About 40 percent of the population will experience vertigo at least once. It doesn’t hurt, but the symptoms can lead to fatigue, struggles at work, depression, or even difficulty walking, which could lead to sudden falls and injury.
Identifying your symptoms will help us identify the specific causes of your vertigo. Generally, vertigo occurs as a result of a disturbance in the inner ear.
Vertigo after sudden head movement
This is the most common type of vertigo, known as BPPV (benign paroxysmal positional vertigo). It occurs when tiny crystals in your inner ear break off and float freely in the fluid of your inner ear. Other symptoms include reduced brainpower and hearing loss. Common causes of BPPV include head injury, infection, and inner-ear degeneration. It is treated through specific therapeutic head movements that allow the crystal to settle back where it’s supposed to be.
Vertigo with ear pressure or ringing in the ears
This is an inner-ear disorder caused by excess fluid and changing pressure in the inner ear. It’s called Ménière’s disease, and it typically affects only one ear. The sudden vertigo is often preceded by muffled hearing, hearing loss, tinnitus (ringing or humming in the ear), or a feeling of fullness in the ear. There is no cure, but medication and lifestyle adjustments often alleviate symptoms.
Vertigo with vision or hearing problems after a virus
This is known as vestibular neuritis.
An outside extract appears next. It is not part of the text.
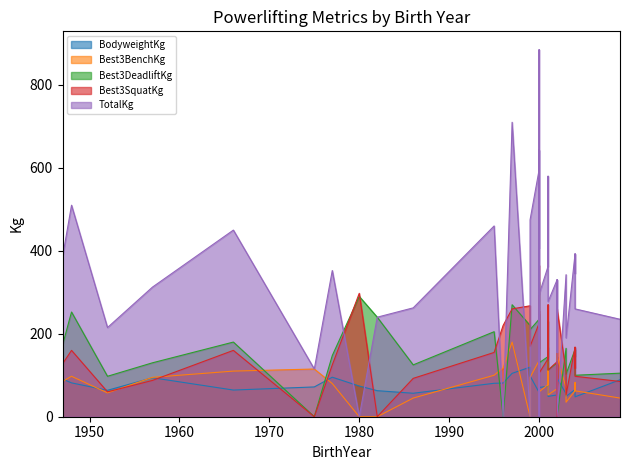

How many intersections are there between BodyweightKg and Best3SquatKg?

9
It results when a viral inner-ear infection causes inflammation of nerves that are crucial for balance. The infection takes hold suddenly and can occur at any time. Treatment involves healing the infected area with antibiotics, steroids, or antiviral drugs while relieving nausea and dizziness.
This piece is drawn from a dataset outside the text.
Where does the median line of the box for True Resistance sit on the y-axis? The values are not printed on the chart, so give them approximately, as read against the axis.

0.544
Vertigo because of medication or chemicals
Medications or chemicals that damage the inner ear are called ototoxic. High doses or long-term use of certain antibiotics, antidepressants, pain relievers, and medications can lead to vertigo. Other symptoms include blurred or bouncing vision, headaches, fatigue, and nausea. Treatment usually involves restoring balance until you process the chemicals and pass them out of your body.
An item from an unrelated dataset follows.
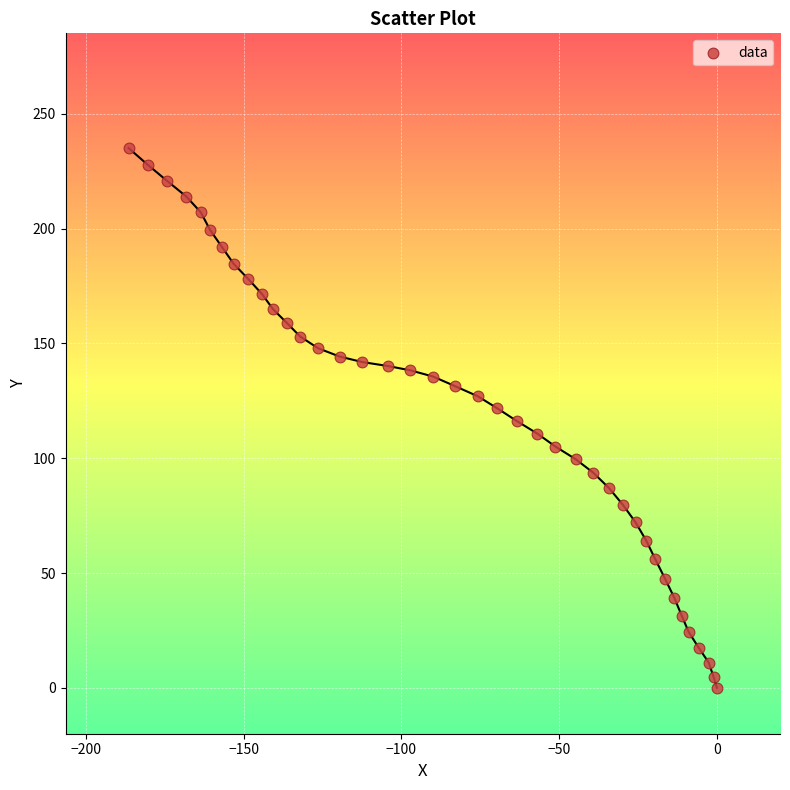

What is the range of X values (max minus min)?

186.5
Facts About Dizziness and Balance
- Loss of balance will affect 90 million Americans at some point during their lives.
- More than 9 million people each year consult their physicians to find solutions to their dizziness, which is the top complaint for individuals over age 70.
- Balance-related falls account for more than half of all accidental deaths in the elderly population, and they cause more than 300,000 hip fractures each year in individuals over age 65.
- Some inner-ear disorders, like Ménière’s disease or benign positional vertigo, have symptoms that are virtually indistinguishable to most people. These disorders are often misdiagnosed as multiple sclerosis and clinical depression because of how they affect one’s ability to stand, walk, see clearly, think clearly, read, watch television, and make decisions.
- Children with treatable balance disorders are sometimes incorrectly diagnosed as learning disabled, dyslexic, or psychologically disturbed.
- Head trauma and whiplash are frequent causes of dizziness.
- Ear infections can also cause vestibular disorders.